About this task –
Look through the material for lines with the word "down", and copy each one.

─── Data for processing ───

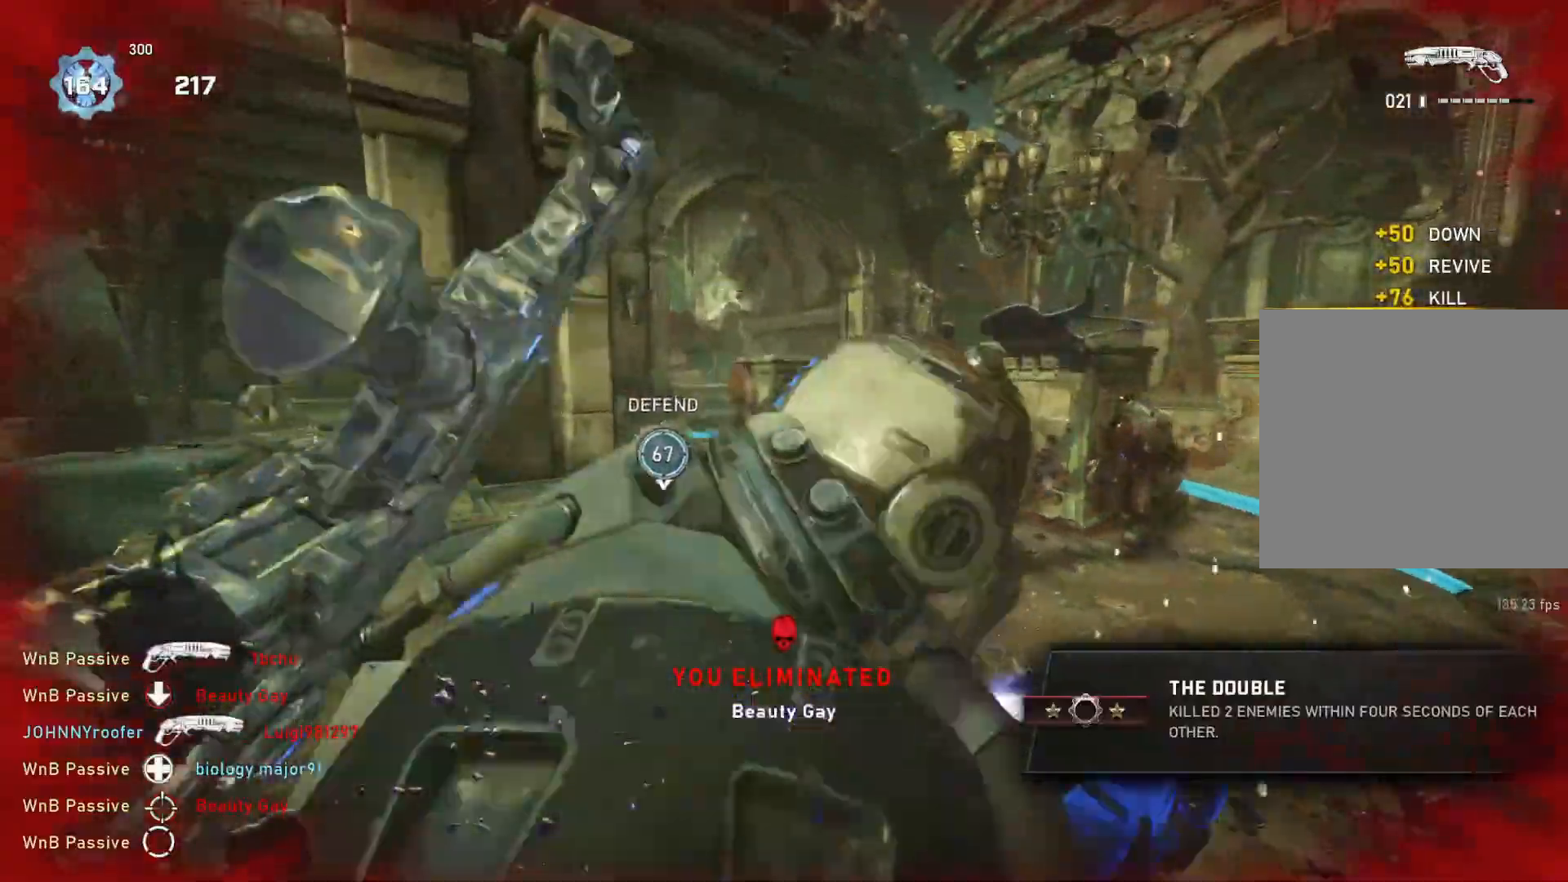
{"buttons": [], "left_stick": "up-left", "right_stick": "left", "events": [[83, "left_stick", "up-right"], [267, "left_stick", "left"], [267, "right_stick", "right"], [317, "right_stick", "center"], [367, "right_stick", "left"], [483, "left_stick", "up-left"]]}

───
─── Data for processing ───

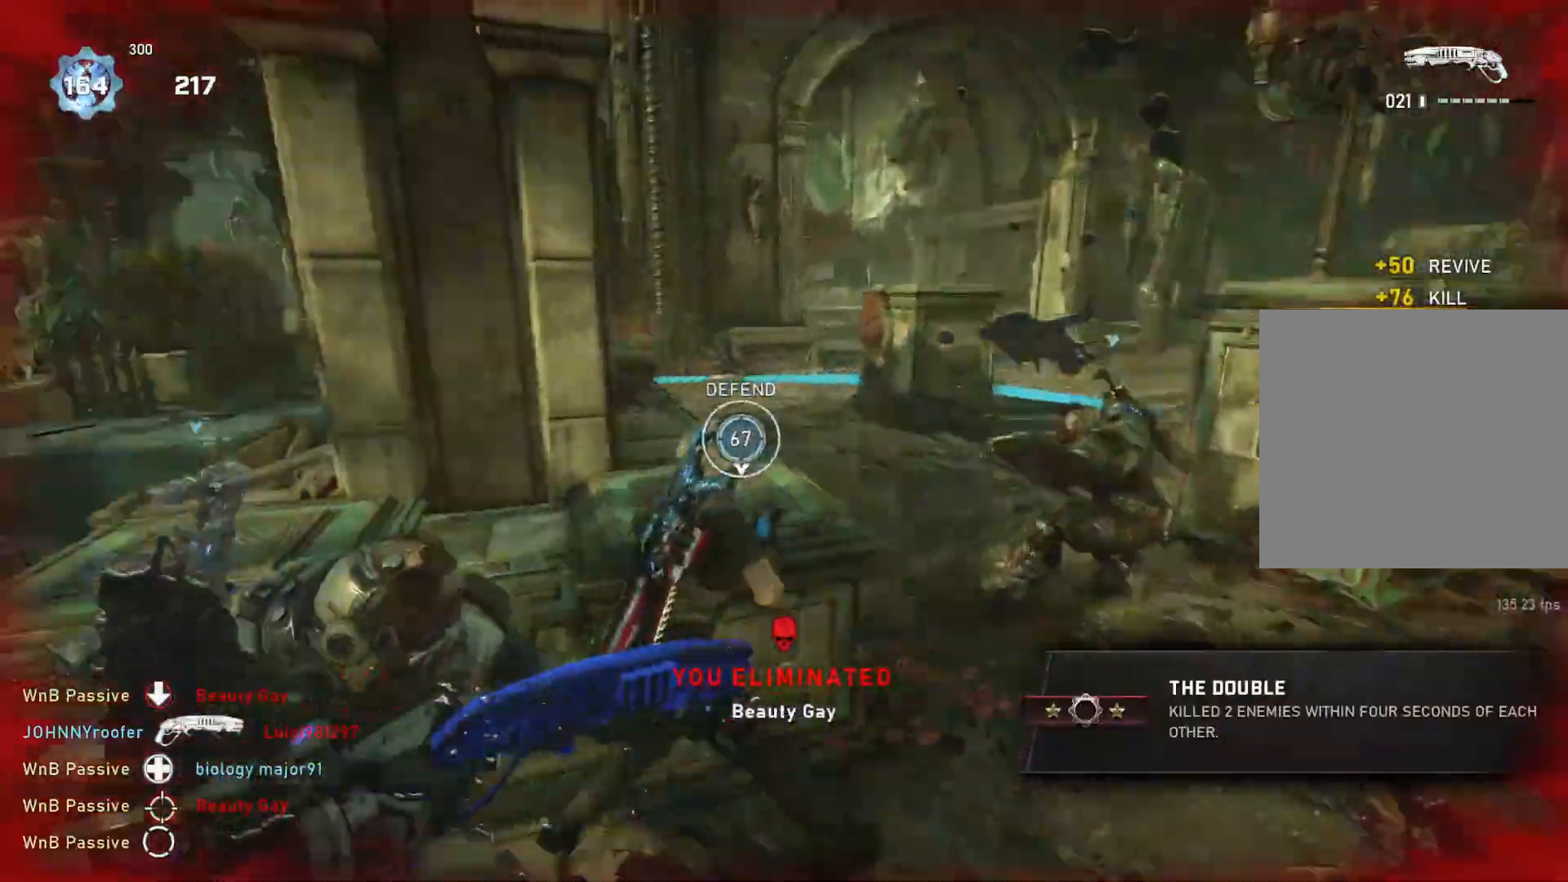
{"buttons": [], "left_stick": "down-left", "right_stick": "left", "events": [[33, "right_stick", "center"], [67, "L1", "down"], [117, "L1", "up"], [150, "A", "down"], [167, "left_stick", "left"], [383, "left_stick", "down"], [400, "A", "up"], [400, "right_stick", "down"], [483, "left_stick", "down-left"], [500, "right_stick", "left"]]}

───
─── Data for processing ───

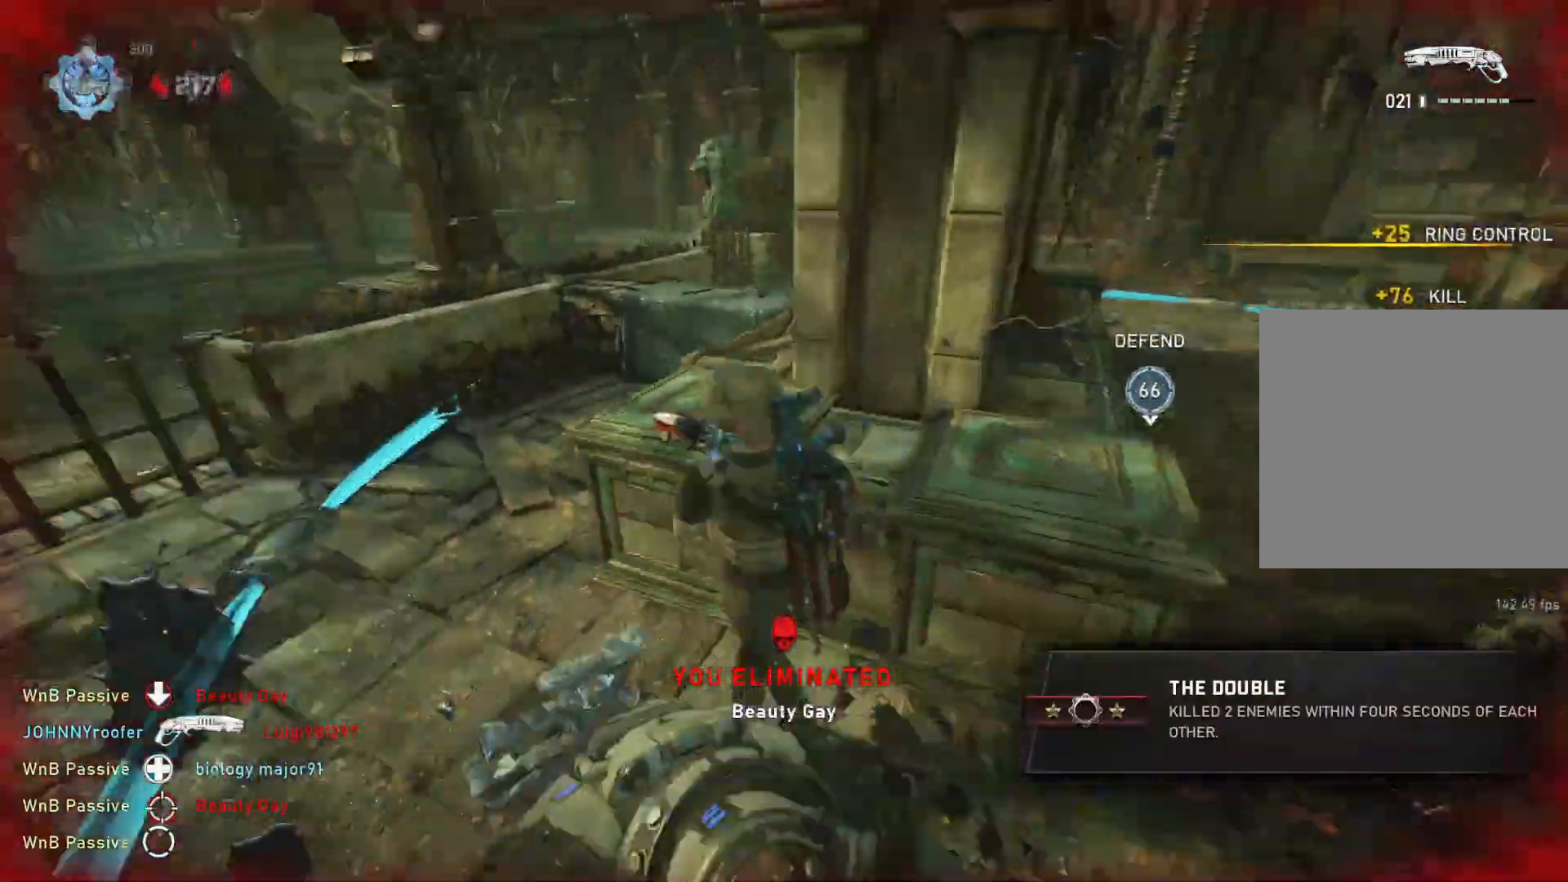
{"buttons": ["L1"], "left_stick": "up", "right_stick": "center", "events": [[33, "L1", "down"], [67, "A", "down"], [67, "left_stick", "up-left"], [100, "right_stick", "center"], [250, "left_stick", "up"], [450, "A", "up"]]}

───

Your response –
{"buttons": [], "left_stick": "down-left", "right_stick": "left", "events": [[33, "right_stick", "center"], [67, "L1", "down"], [117, "L1", "up"], [150, "A", "down"], [167, "left_stick", "left"], [383, "left_stick", "down"], [400, "A", "up"], [400, "right_stick", "down"], [483, "left_stick", "down-left"], [500, "right_stick", "left"]]}
{"buttons": ["L1"], "left_stick": "up", "right_stick": "center", "events": [[33, "L1", "down"], [67, "A", "down"], [67, "left_stick", "up-left"], [100, "right_stick", "center"], [250, "left_stick", "up"], [450, "A", "up"]]}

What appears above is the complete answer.